Questions on the material:
#1 In the blog excerpt, rewrite the part between "I'm tired of" and "of CBC Montreal.)", inclusive, changing "pumpkin pie" to "apple pie".
#2 According to the blog excerpt, which publication was the Montreal reporting trip for?
#3 Carry the blog excerpt forward from its final sentence.

Text block:
★ ★ ★ ★ ★ ★ ★

As for those "terrible" highlights, I can still see them through the black dye. Funny, considering I'd often indignantly point them out when people would describe my hair as black. "Fucking Helen Keller knows my hair isn't black!" I'd scream, "It's clearly chestnut brown with auburn highlights! And then I'd round-house kick them in the gut while tossing throwing stars made of colour-swatches at their eyes.

I'm tired of fighting, though. Next time, I'll go to a salon. I'm sure their dislike of my natural hair colour will yield favourable results.

Saturday, October 07, 2006

Leah doesn't hate penguins

This Saturday I've done little more but stuff my gullett with store-bought pumpkin pie. But last Saturday, let me tell you. Sure there was plenty of over-eating, but the stuff worth stuffing was poutine, smoked meat. Yes, sirs, I was triapsing around Montreal.

I was there to do some reporting for an article coming soon to the online Ryerson Review of Journalism. But between red-eye bus trips I also took some time to sight-see...


(Celine Dion's wedding dress as preserved in the basement of CBC Montreal.)


(An astroturf car, outside the Berri-UQUAM Metro station.)


(Chilling proof that those east of Lloydminster believe lady-Albertans are actually grain elevators with fantastic taste in shoes.)

I also took in the BioDome with dad, who happened to be visiting the city on non-comic-book-related business. And really, there's not much more to say about that, than:

PENGUINS!!!


Or, as the French say, PINGOUINS!!!



Plus de PINGOUINS!!!




VIDEO-PINGOUINS!!!

Thursday, October 05, 2006

Humiliation: Part Deux



As drawing was the challenge, it seemed only appropriate that Kris' humiliation should be similarly themed.

★ ★ ★ ★ ★ ★ ★

Recorded data:
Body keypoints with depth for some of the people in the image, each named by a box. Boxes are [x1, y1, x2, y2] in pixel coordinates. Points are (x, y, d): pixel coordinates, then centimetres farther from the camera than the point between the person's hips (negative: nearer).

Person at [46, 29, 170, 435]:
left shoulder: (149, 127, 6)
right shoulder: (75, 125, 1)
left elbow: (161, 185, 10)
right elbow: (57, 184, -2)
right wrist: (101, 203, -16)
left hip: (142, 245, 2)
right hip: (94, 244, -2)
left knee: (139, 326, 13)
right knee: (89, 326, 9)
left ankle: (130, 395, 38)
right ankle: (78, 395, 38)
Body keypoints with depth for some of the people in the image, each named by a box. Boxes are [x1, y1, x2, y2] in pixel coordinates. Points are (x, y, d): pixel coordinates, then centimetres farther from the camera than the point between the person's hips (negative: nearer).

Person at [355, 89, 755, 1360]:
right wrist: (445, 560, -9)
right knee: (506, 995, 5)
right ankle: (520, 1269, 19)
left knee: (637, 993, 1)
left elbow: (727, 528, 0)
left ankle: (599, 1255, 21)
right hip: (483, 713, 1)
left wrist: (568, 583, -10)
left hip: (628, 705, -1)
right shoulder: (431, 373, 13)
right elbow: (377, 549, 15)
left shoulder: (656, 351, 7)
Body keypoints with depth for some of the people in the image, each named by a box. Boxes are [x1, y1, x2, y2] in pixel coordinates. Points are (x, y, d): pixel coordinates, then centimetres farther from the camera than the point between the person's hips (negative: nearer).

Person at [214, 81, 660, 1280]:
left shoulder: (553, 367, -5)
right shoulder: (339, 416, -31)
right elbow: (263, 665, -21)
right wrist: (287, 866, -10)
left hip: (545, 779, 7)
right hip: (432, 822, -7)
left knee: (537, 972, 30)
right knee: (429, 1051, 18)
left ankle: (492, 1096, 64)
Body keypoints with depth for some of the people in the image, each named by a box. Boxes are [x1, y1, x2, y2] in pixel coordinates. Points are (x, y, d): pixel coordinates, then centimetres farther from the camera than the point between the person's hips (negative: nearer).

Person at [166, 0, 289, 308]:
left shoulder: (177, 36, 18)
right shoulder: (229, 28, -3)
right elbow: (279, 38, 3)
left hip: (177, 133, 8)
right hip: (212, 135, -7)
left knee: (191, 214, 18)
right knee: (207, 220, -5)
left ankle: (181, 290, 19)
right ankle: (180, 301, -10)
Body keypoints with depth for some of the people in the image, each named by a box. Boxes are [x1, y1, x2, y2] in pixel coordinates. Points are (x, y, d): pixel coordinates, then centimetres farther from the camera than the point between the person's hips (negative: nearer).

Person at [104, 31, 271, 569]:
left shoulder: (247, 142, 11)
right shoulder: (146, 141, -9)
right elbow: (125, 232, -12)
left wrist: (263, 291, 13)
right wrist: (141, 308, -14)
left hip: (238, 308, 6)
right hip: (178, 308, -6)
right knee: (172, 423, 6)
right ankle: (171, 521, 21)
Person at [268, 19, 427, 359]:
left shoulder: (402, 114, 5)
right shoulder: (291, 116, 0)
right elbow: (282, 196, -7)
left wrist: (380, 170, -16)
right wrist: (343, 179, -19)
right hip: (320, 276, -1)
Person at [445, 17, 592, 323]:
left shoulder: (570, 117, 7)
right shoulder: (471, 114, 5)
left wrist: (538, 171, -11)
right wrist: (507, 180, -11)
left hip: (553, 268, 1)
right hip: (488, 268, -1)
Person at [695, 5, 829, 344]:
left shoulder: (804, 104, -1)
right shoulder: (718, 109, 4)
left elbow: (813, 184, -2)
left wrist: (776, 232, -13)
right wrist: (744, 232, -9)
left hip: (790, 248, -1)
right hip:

★ ★ ★ ★ ★ ★ ★

Written responses:
#1
I'm tired of fighting, though. Next time, I'll go to a salon. I'm sure their dislike of my natural hair colour will yield favourable results.

Saturday, October 07, 2006

Leah doesn't hate penguins

This Saturday I've done little more but stuff my gullett with store-bought apple pie. But last Saturday, let me tell you. Sure there was plenty of over-eating, but the stuff worth stuffing was poutine, smoked meat. Yes, sirs, I was triapsing around Montreal.

I was there to do some reporting for an article coming soon to the online Ryerson Review of Journalism. But between red-eye bus trips I also took some time to sight-see...


(Celine Dion's wedding dress as preserved in the basement of CBC Montreal.)

#2 An article coming soon to the online Ryerson Review of Journalism.

#3
This little masterpiece is a Mike Winters sketch I only found today on the back of a crumpled issue of Frank magazine. I happened to be leafing through the magazine in preparation for a class exercise, and there it was. Truly, it was fate that Kris lose so sorely.

Also, considering the deep investigative reporting within Frank's pages, I have no reason to believe the cartoon's claim is anything but true.

So Kris, please, keep the whoring to a minimum. I know we all have rent to pay, but some of us don't like sharing our apartment with Bay Street stooges with a taste for the ladyboys.

Tuesday, October 03, 2006

CHALLENGE No. 2: Portrait of a Landlady (Leah edition)

VOTING CLOSED: LEAH WINS!
My prize: I think I'll begin by watching Top Model...




Throughout time, all artists have found inspiration from the female form. Leah and Kris are no exception. Their muse: the landlady.

The rules of this week's challenge: Equipped with Microsoft Paint and five minutes apiece, each roommate must create an accurate rendering of their landlady.

Please note the attention to detail, dialogue, safety pins and twistie ties.

Then, please vote for your favourite. The winner will rejoice, the loser will be taunted and booed--then blogged about in a humiliating fashion.

Commence!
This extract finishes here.